Exercise prompt
Match the string "linkbases" against each line below, and copy every line that matches.

[Saved entries]
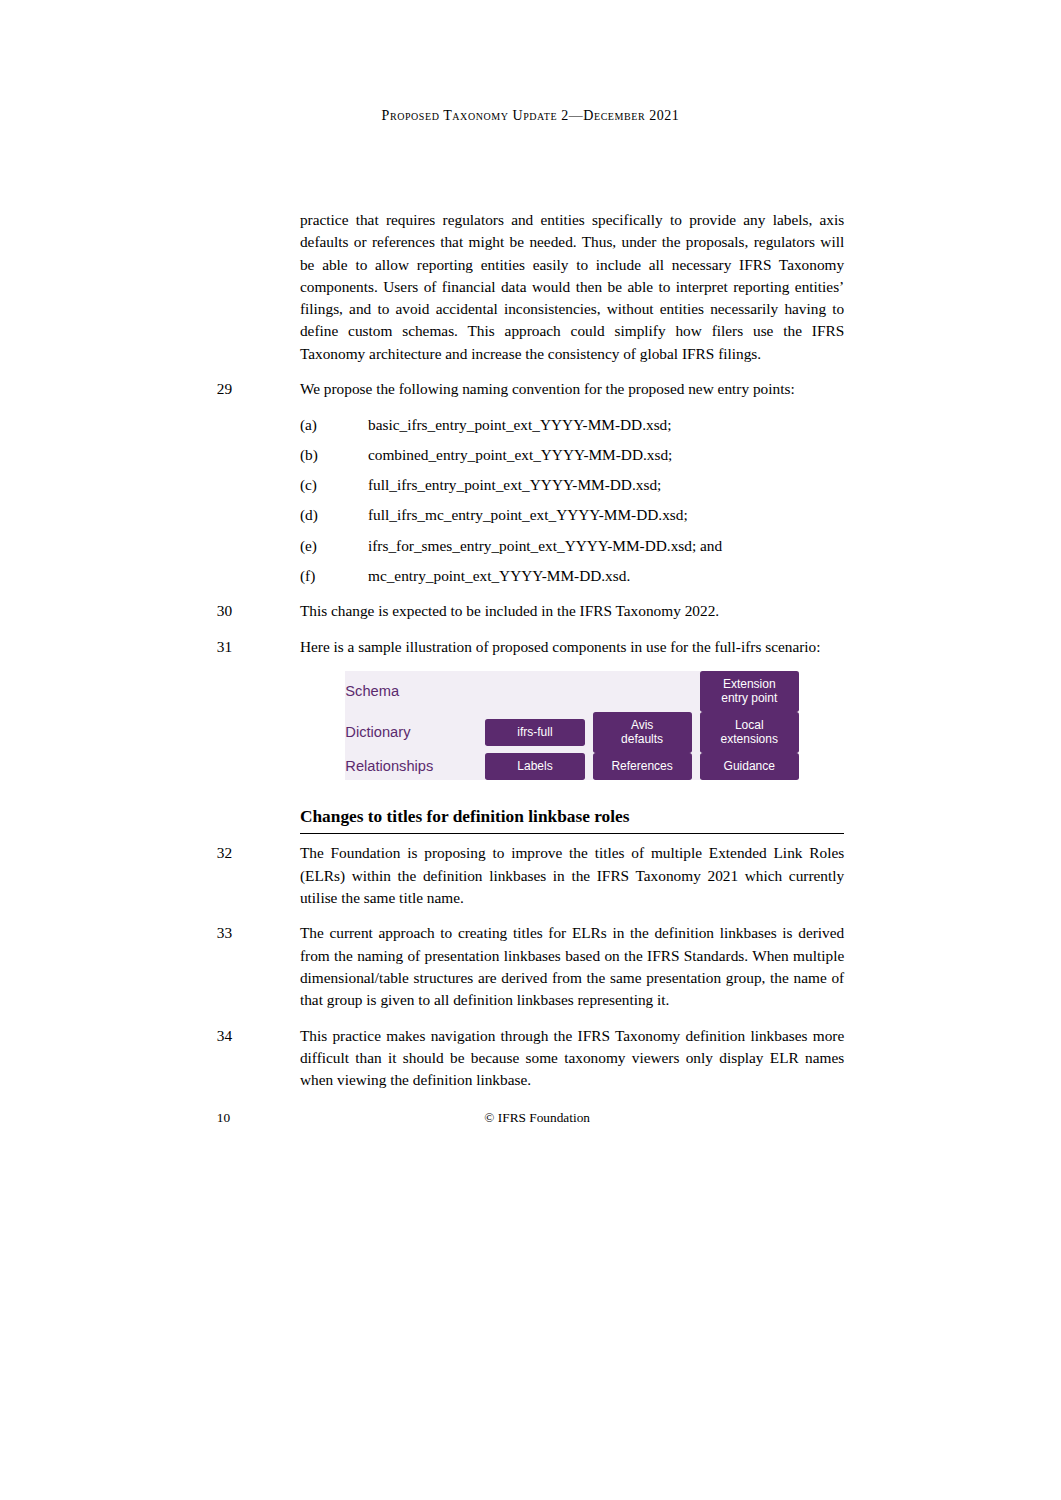Proposed Taxonomy Update 2—December 2021
practice that requires regulators and entities specifically to provide any labels, axis defaults or references that might be needed. Thus, under the proposals, regulators will be able to allow reporting entities easily to include all necessary IFRS Taxonomy components. Users of financial data would then be able to interpret reporting entities’ filings, and to avoid accidental inconsistencies, without entities necessarily having to define custom schemas. This approach could simplify how filers use the IFRS Taxonomy architecture and increase the consistency of global IFRS filings.
29 We propose the following naming convention for the proposed new entry points:
(a) basic_ifrs_entry_point_ext_YYYY-MM-DD.xsd;
(b) combined_entry_point_ext_YYYY-MM-DD.xsd;
(c) full_ifrs_entry_point_ext_YYYY-MM-DD.xsd;
(d) full_ifrs_mc_entry_point_ext_YYYY-MM-DD.xsd;
(e) ifrs_for_smes_entry_point_ext_YYYY-MM-DD.xsd; and
(f) mc_entry_point_ext_YYYY-MM-DD.xsd.
30 This change is expected to be included in the IFRS Taxonomy 2022.
31 Here is a sample illustration of proposed components in use for the full-ifrs scenario:
| Schema | Extension entry point |
| Dictionary | ifrs-full Avis defaults Local extensions |
| Relationships | Labels References Guidance |
Changes to titles for definition linkbase roles
32 The Foundation is proposing to improve the titles of multiple Extended Link Roles (ELRs) within the definition linkbases in the IFRS Taxonomy 2021 which currently utilise the same title name.
33 The current approach to creating titles for ELRs in the definition linkbases is derived from the naming of presentation linkbases based on the IFRS Standards. When multiple dimensional/table structures are derived from the same presentation group, the name of that group is given to all definition linkbases representing it.
34 This practice makes navigation through the IFRS Taxonomy definition linkbases more difficult than it should be because some taxonomy viewers only display ELR names when viewing the definition linkbase.
10
© IFRS Foundation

Output
32 The Foundation is proposing to improve the titles of multiple Extended Link Roles (ELRs) within the definition linkbases in the IFRS Taxonomy 2021 which currently utilise the same title name.
33 The current approach to creating titles for ELRs in the definition linkbases is derived from the naming of presentation linkbases based on the IFRS Standards. When multiple dimensional/table structures are derived from the same presentation group, the name of that group is given to all definition linkbases representing it.
34 This practice makes navigation through the IFRS Taxonomy definition linkbases more difficult than it should be because some taxonomy viewers only display ELR names when viewing the definition linkbase.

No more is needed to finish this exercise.